Bien que leur traitement des populations indigènes ait été indigne, les pionniers du far west occupent une place de choix dans le panthéon culturel américain. Aujourd’hui encore, cette époque de conquête revêt une signification particulière au pays de l’Oncle Sam, au moins auprès d’un certain public plus ou moins relayé par un monde politique qui peut lui-même avoir besoin de convoquer l’esprit de l’ouest pour se lancer dans de grandes aventures. Souvent sous le couvert d’aller défendre la démocratie, la liberté ou autres concepts grandioses, ce qui n’est rien d’autre qu’une variante modernisée de l’argument civilisateur que revêtaient aussi bien la conquête des territoires indiens que la colonisation européenne d’antan. Dans un cas comme dans l’autre, il s’agit de mettre un voile pudique sur des motivations bien moins reluisantes. Culturellement, il faut bien admettre que cet état d’esprit a bien été entretenu par le western, et ce malgré les points de vue non conformistes apparus à partir des années 50 (et ayant fleuri en écho à l’opposition à la guerre du Vietnam). Plus modéré, le point de vue du vieux continent n’a jamais vraiment osé faire ses gorges chaudes de l’esprit des colonisateurs. Il est plutôt rare de tomber sur un film en costumes saluant l’esprit des explorateurs partis soumettre l’Afrique, l’Amérique, l’Asie ou l’Océanie. Question de morale… ou plutôt question de garder un profil bas de circonstance : le contraire serait en effet bien mal venu de la part d’un continent qui au moment même ou le cinéma apparaissait et se développait, commençait à décliner via des guerres d’ampleur, via sa propre inféodation aux États-Unis et via une inexorable décolonisation. Il ne reste alors plus qu’une certaine frange de l’extrême-droite pour ressortir l’argument civilisateur, le ton étant plus à la préservation d’un tabou gêné aux entournures, avec à la clef quelques repentances histoire de préserver la sensibilité des ex colonies abritant toujours des intérêts nationaux.

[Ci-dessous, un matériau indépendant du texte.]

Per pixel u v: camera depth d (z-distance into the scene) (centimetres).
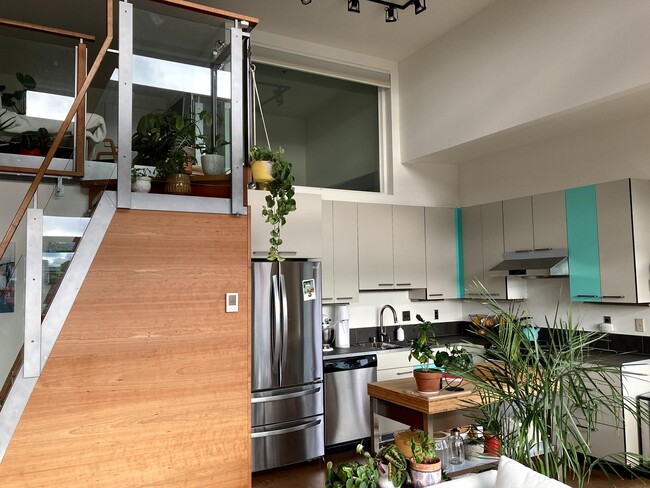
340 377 459
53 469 237
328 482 191
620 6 345
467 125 472
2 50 325
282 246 446
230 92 298
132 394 256
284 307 427
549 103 394
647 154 414
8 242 238
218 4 439
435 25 485
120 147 266
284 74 518
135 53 276
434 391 303
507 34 431
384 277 525
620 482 367
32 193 246
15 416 232
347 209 511
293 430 425
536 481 194
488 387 226
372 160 566
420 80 535
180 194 283
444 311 593
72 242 250
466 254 566
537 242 479
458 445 279
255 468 408
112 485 248
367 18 470
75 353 245
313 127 530
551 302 495
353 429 461
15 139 320
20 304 249
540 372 212
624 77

Allant bien au-delà de cette hypocrite -ou naïve- autocritique, l’allemand Werner Herzog aborde le sujet avec une brutalité rare, coïncidant avec le renouveau du cinéma (ouest) allemand, lui-même relié aux remous sociopolitiques des années 60 et début 70. Son Aguirre n’a rien d’historique : la fidélité aux véritables évènements et aux récits du missionnaire Gaspar de Carvajal est extrêmement ténue, le réalisateur / scénariste ne conservant que ce qui peut lui fournir de la matière pour sa propre ambition portant sur la thématique du pouvoir, à la fois minimaliste et démesurée. Minimaliste car son film fut bricolé plus qu’il ne fut conçu, depuis l’écriture du scénario en deux jours (la légende veut qu’il ait été écrit dans un bus et que des pages se soient perdues après qu’un type eut vomi dessus) jusqu’à l’égarement temporaire des négatifs à l’aéroport de Lima en passant par le staff très réduit (8 personnes), les improvisations techniques et artistiques, sans oublier les très violentes prises de becs entre Herzog et Kinski, qui démarraient en grande pompe leur fructueuse et mouvementée collaboration. Tout ceci a bien entendu participé à la sensation que Aguirre progresse à vue, et ne doutons pas que Herzog a eu ceci en tête au moment de songer à la production de son oeuvre. C’est précisément ce côté “rustique” qui fait aussi sa démesure : par l’épreuve que fut sa conception, la désolation qu’il inspire n’en fut que décuplée.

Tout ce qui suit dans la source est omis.